Reputation: 3662
I want to deploy a PSGI scripts that runs in Apache2 with Plack. Apache is configured with:
<Location "/mypath">
SetHandler perl-script
PerlResponseHandler Plack::Handler::Apache2
PerlSetVar psgi_app /path/to/my/script.psgi
</Location>
When I test the script with plackup, the --reload
parameter watches updates on the .psgi
file. In the production environment it is fine that Apache and Plack do not check and restart on each change for performance reasons, but how can I tell them explicitly to restart Plack::Handler::Apache2
and/or the PSGI script to deploy a new version?
It looks like Plack regularly checks for some changes but I have no clue when. Moreover it seems to create multiple instances, so I sometimes get different versions of script.psgi
when at /mypath
. It would be helpful to manually flush perl response handler without having to restart Apache or to wait for an unknown amount of time.
Upvotes: 3
Views: 2901
Reputation: 577
You can move your application out of the appache process, e.g.

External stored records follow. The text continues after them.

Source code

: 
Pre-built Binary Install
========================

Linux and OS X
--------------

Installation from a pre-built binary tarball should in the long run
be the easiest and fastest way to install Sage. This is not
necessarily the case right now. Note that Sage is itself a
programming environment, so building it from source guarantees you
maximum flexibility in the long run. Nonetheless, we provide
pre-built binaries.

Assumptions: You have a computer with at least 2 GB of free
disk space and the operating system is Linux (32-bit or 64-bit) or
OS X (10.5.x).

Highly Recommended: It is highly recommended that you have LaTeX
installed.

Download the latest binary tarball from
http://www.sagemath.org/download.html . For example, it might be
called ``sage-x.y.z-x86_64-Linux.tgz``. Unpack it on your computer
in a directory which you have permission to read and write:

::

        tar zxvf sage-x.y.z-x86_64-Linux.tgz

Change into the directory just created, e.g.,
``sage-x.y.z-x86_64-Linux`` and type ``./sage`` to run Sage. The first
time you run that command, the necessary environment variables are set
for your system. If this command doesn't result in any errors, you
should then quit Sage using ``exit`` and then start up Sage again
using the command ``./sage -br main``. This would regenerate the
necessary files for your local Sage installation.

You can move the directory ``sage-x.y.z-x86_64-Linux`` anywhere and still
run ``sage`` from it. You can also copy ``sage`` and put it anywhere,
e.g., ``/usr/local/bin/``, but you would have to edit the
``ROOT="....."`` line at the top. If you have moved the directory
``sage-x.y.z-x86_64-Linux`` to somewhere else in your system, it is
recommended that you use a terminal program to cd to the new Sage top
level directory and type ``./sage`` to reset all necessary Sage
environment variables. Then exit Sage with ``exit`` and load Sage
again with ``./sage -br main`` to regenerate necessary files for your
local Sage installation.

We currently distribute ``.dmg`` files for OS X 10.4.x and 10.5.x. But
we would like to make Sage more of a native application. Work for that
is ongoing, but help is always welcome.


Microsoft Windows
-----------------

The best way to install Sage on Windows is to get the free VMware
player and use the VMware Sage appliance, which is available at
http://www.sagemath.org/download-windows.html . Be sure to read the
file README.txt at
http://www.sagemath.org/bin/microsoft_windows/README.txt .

FastCgiExternalServer /virtual/filename/fcgi -socket /path/to/my/socket
an run your programm with
plackup -s FCGI --listen /path/to/my/socket --nproc 10 /path/to/my/script.psgi
This way you can restart your application without restarting apache.
if you save the pid of the main fcgi process (--pid $pid_file) you can easyly restart an load your new code.
There is also a module avail to manage (start,stop, restart) all your fcgi pools: https://metacpan.org/pod/FCGI::Engine::Manager::Server::Plackup (not tested)
Upvotes: 1
Reputation: 1329
The short answer is you can't. That's why we recommend you to use plackup (with -r) for quick development and use Apache only for deployment (production use).
The other option is have a development apache process, and set MaxRequestsPerChild to a really small value, so that you will get a fresh child spawned in a very short period of time. I haven't tested this, and doing so will definitely impact the performance of your entire httpd, if you run the non-development application running on the same process (which is a bad idea in the first place anyway).